É uma certeza triste, algo que me deixa ao mesmo tempo esperançosa e apreensiva. Não sei realmente como me tornar inteligível. Só sei que é uma sensação de angústia e alegria. Parece que alguém está a abrir inteiramente meu peito, ferozmente, e que apesar da inicial dor arrebatadora o que surge por detrás faz absolutamente tudo valer a pena. 

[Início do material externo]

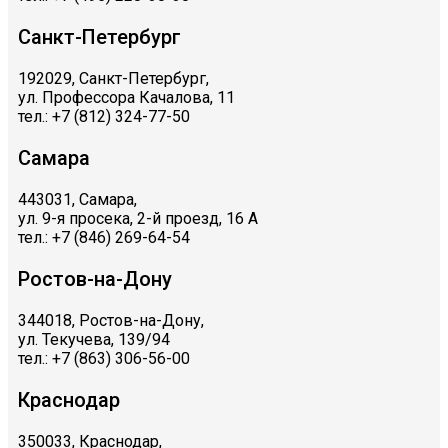
Санкт-Петербург
192029, Санкт-Петербург,
ул. Профессора Качалова, 11
тел.: +7 (812) 324-77-50
Самара
443031, Самара,
ул. 9-я просека, 2-й проезд, 16 А
тел.: +7 (846) 269-64-54
Ростов-на-Дону
344018, Ростов-на-Дону,
ул. Текучева, 139/94
тел.: +7 (863) 306-56-00
Краснодар
350033, Краснодар,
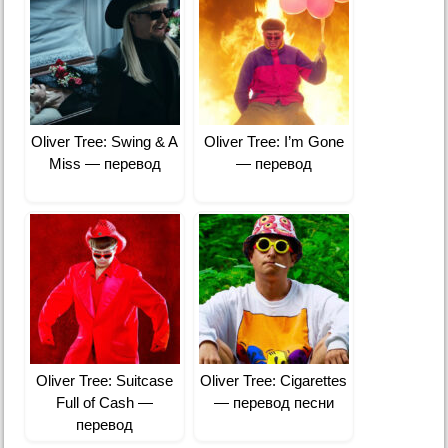
Oliver Tree: Swing & A
Oliver Tree: I’m Gone
Miss — перевод
— перевод
Oliver Tree: Suitcase
Oliver Tree: Cigarettes
Full of Cash —
— перевод песни
перевод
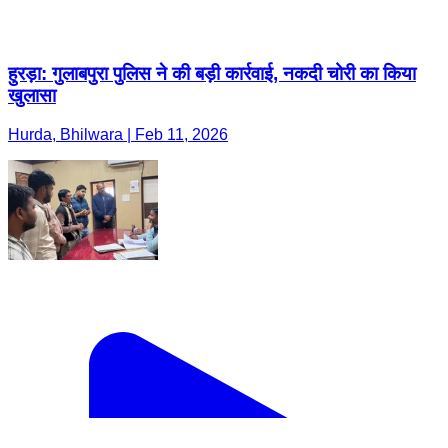
हुरड़ा: गुलाबपुरा पुलिस ने की बड़ी कार्रवाई, नकदी चोरी का किया
खुलासा
Hurda, Bhilwara | Feb 11, 2026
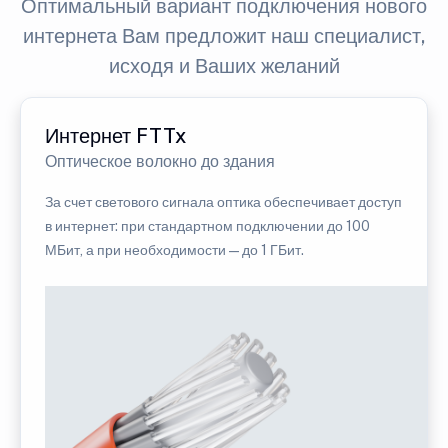
Оптимальный вариант подключения нового
интернета Вам предложит наш специалист,
исходя и Ваших желаний
Интернет FTTx
Оптическое волокно до здания
За счет светового сигнала оптика обеспечивает доступ
в интернет: при стандартном подключении до 100
МБит, а при необходимости — до 1 ГБит.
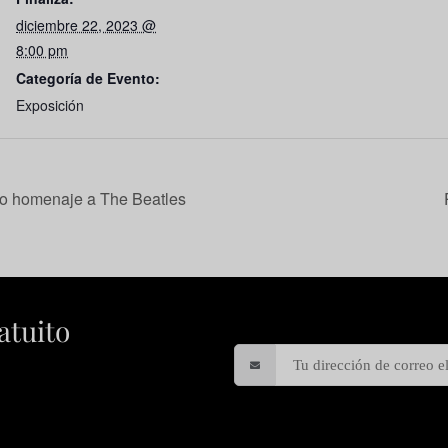
diciembre 22, 2023 @
8:00 pm
Categoría de Evento:
Exposición
ño homenaje a The Beatles
atuito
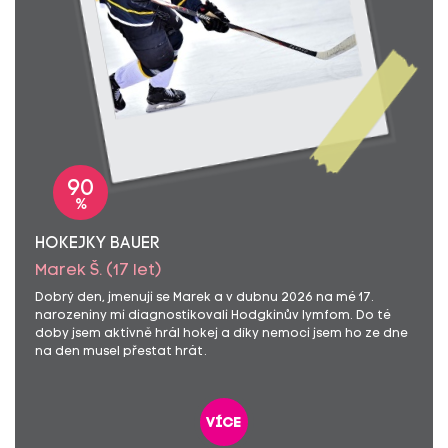
90
%
HOKEJKY BAUER
Marek Š. (17 let)
Dobrý den, jmenuji se Marek a v dubnu 2026 na mé 17.
narozeniny mi diagnostikovali Hodgkinův lymfom. Do té
doby jsem aktivně hrál hokej a díky nemoci jsem ho ze dne
na den musel přestat hrát.
více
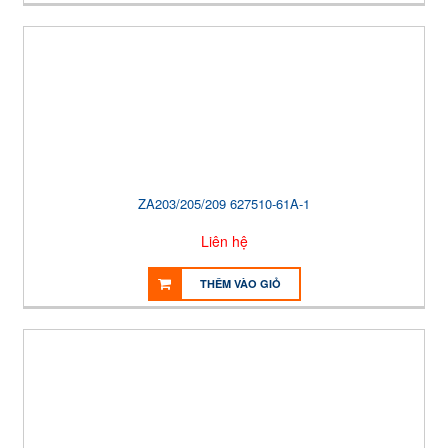
ZA203/205/209 627510-61A-1
Liên hệ
THÊM VÀO GIỎ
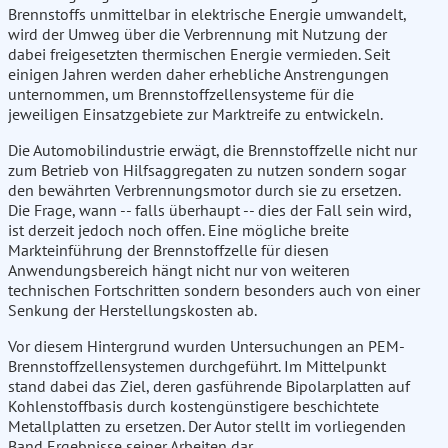
Brennstoffs unmittelbar in elektrische Energie umwandelt,
wird der Umweg über die Verbrennung mit Nutzung der
dabei freigesetzten thermischen Energie vermieden. Seit
einigen Jahren werden daher erhebliche Anstrengungen
unternommen, um Brennstoffzellensysteme für die
jeweiligen Einsatzgebiete zur Marktreife zu entwickeln.
Die Automobilindustrie erwägt, die Brennstoffzelle nicht nur
zum Betrieb von Hilfsaggregaten zu nutzen sondern sogar
den bewährten Verbrennungsmotor durch sie zu ersetzen.
Die Frage, wann -- falls überhaupt -- dies der Fall sein wird,
ist derzeit jedoch noch offen. Eine mögliche breite
Markteinführung der Brennstoffzelle für diesen
Anwendungsbereich hängt nicht nur von weiteren
technischen Fortschritten sondern besonders auch von einer
Senkung der Herstellungskosten ab.
Vor diesem Hintergrund wurden Untersuchungen an PEM-
Brennstoffzellensystemen durchgeführt. Im Mittelpunkt
stand dabei das Ziel, deren gasführende Bipolarplatten auf
Kohlenstoffbasis durch kostengünstigere beschichtete
Metallplatten zu ersetzen. Der Autor stellt im vorliegenden
Band Ergebnisse seiner Arbeiten dar.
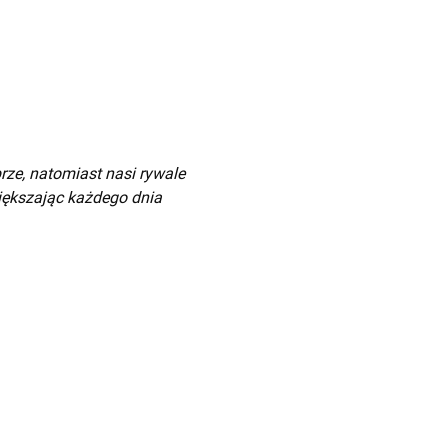
ze, natomiast nasi rywale
iększając każdego dnia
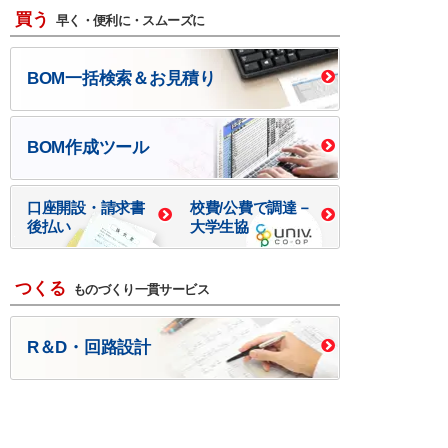
買う
早く・便利に・スムーズに
BOM一括検索＆お見積り
BOM作成ツール
口座開設・請求書
校費/公費で調達－
後払い
大学生協
つくる
ものづくり一貫サービス
R＆D・回路設計
基板設計・製造・実装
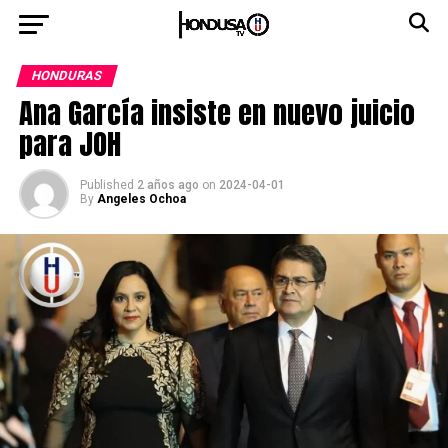
HONDURAS
Ana García insiste en nuevo juicio
para JOH
Published
2 años ago
on
2024-04-01
By
Angeles Ochoa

Algumas vezes sinto como se meu coração transbordasse, num ímpeto de ansiedade e desespero, me lembrando que tudo pode ser simplesmente uma fantasia irreal da minha mente sonhadora. 
Mas deixo-me levar pelas profundas certezas de uma noite, pois é muito mais belo e inspirador que ver tudo por linhas tristes e sem vida. Alegra-me saber que de alguma forma, embora não veja como, existe algo que vale absolutamente tudo, todo o tempo aparentemente perdido.
O fato de não ver claramente, de tudo ainda estar às vezes totalmente nebuloso não me incita a desistir, existe alguma certeza interna mais forte que tudo que me põe a caminhar, a correr, a jamais esmorecer.
E é por isso que apesar de parecer que seja ilusória essa minha intuição, a seguirei até o fim, não porque não me resta nenhuma outra saída, mas porque é a verdade que acredito. E isso faz qualquer esforço necessário ser ínfimo, só por existir essa vaga certeza de que em algum lugar, mesmo longínquo, estará a me esperar.